#### TASK TO COMPLETE:
Lay out every line of the listing below as a Markdown table with the columns "No." and "Line", numbering the rows in order and omitting blank lines. Leave the pictures out of the answer.

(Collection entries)
------------------------

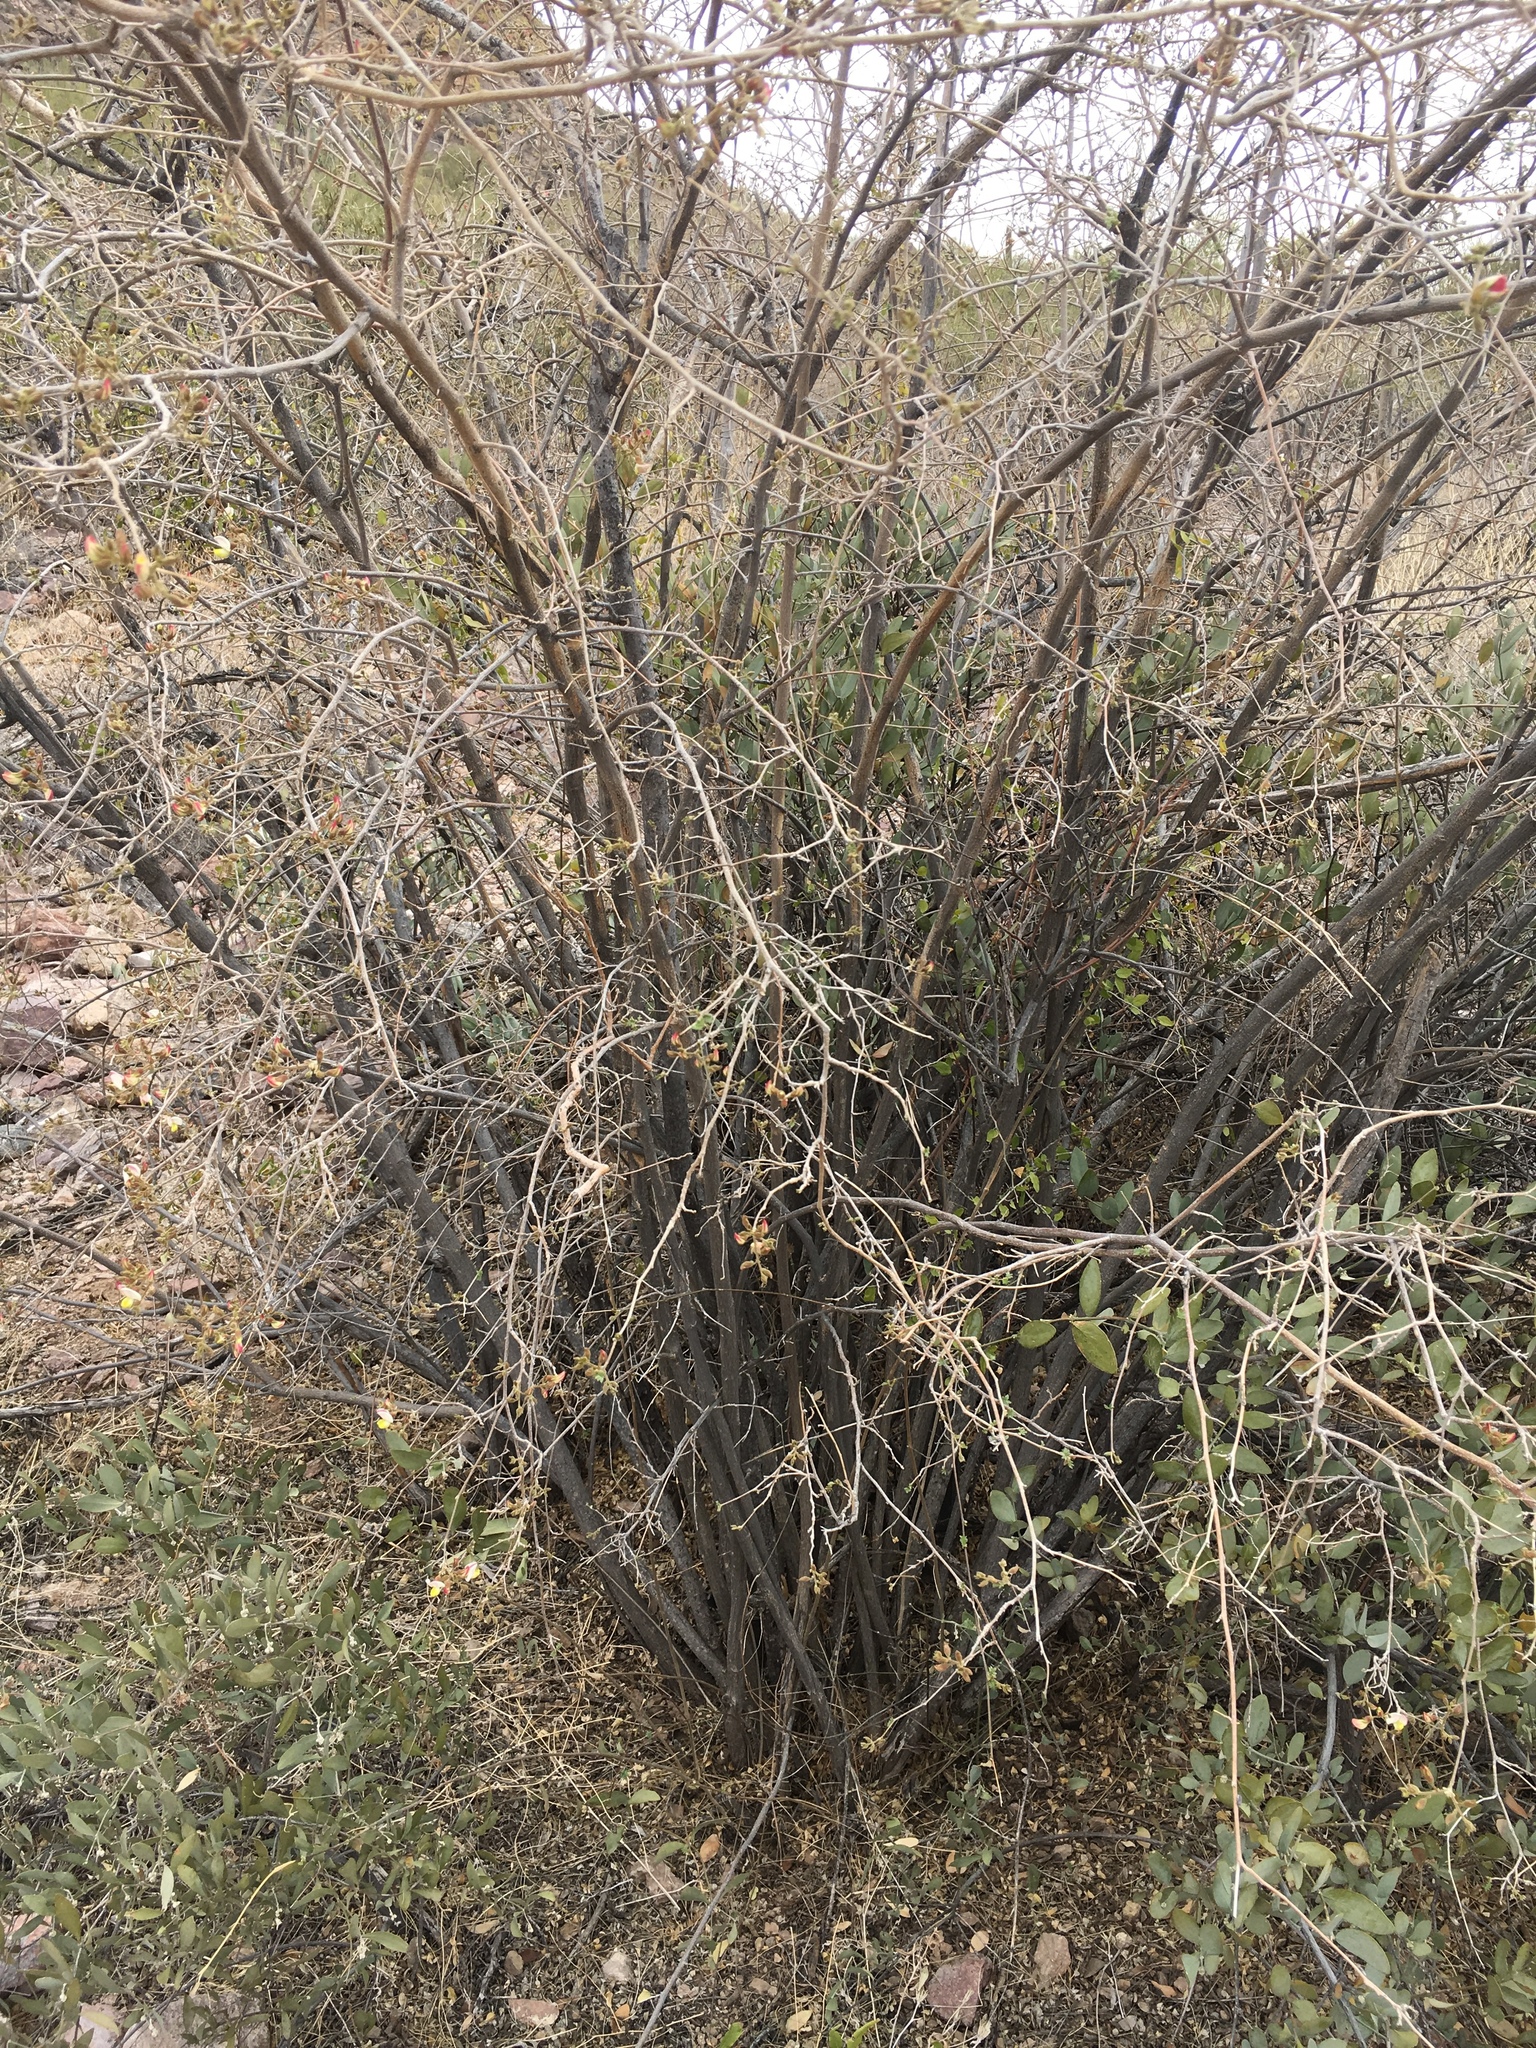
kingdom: Plantae
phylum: Tracheophyta
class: Magnoliopsida
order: Fabales
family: Fabaceae
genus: Coursetia
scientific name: Coursetia glandulosa
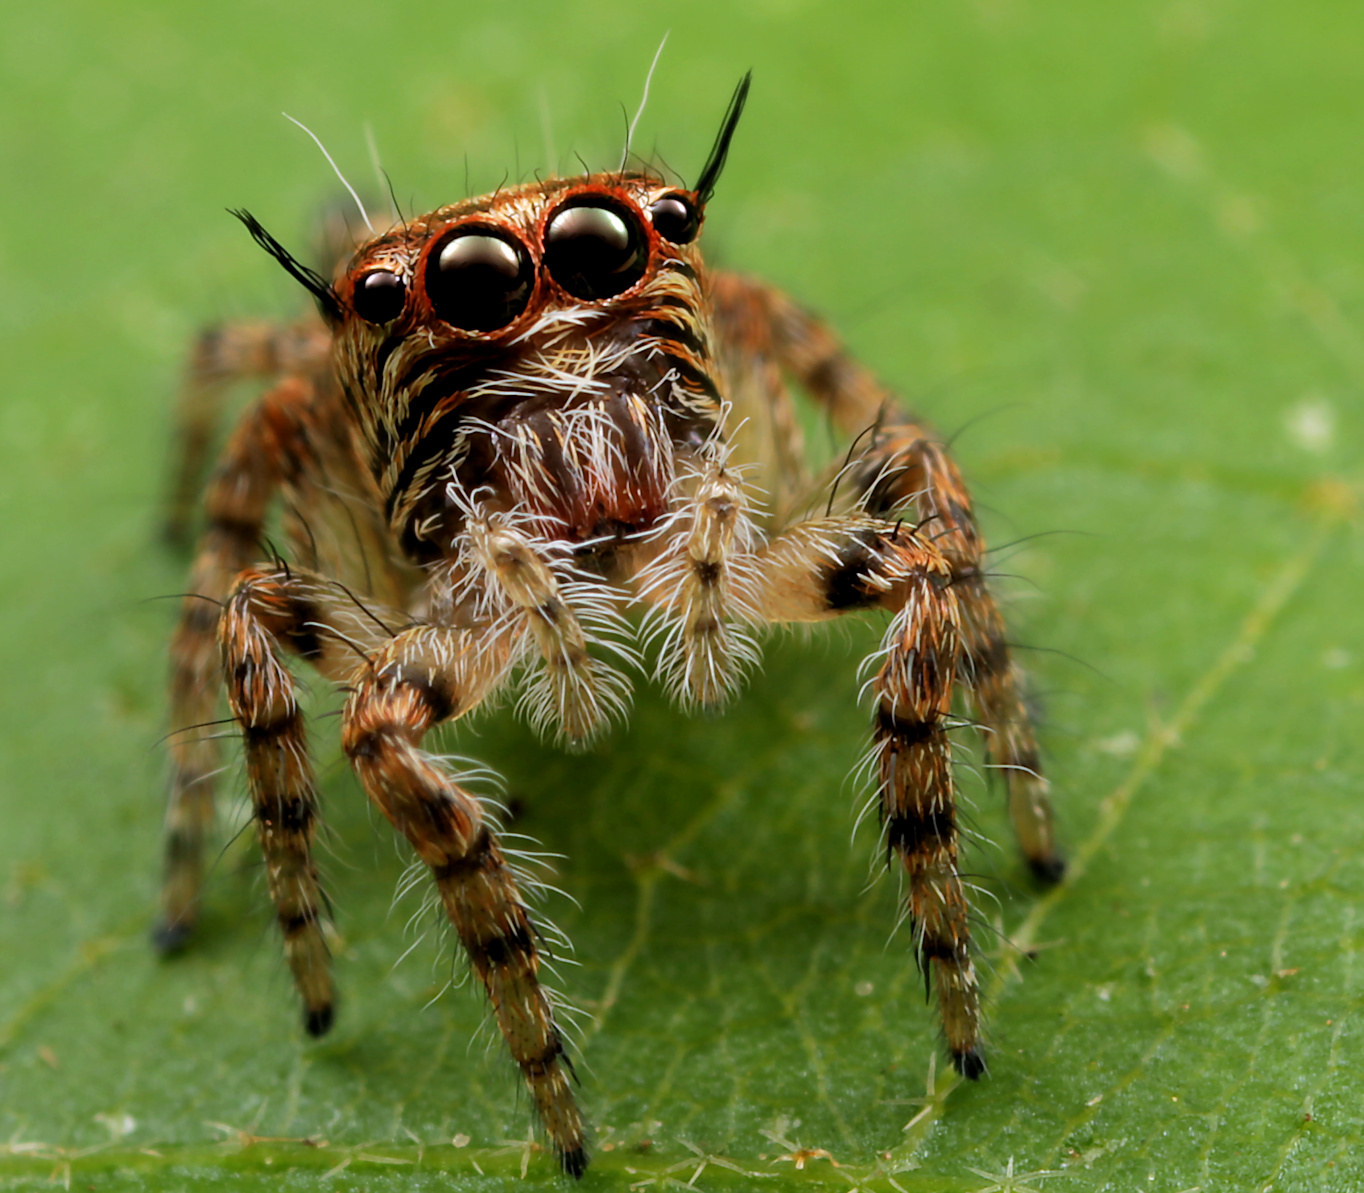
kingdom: Animalia
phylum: Arthropoda
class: Arachnida
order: Araneae
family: Salticidae
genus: Hyllus
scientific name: Hyllus treleaveni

------------------------

#### SOLUTION:
| No. | Line |
|---|---|
| 1 | kingdom: Plantae |
| 2 | phylum: Tracheophyta |
| 3 | class: Magnoliopsida |
| 4 | order: Fabales |
| 5 | family: Fabaceae |
| 6 | genus: Coursetia |
| 7 | scientific name: Coursetia glandulosa |
| 8 | kingdom: Animalia |
| 9 | phylum: Arthropoda |
| 10 | class: Arachnida |
| 11 | order: Araneae |
| 12 | family: Salticidae |
| 13 | genus: Hyllus |
| 14 | scientific name: Hyllus treleaveni |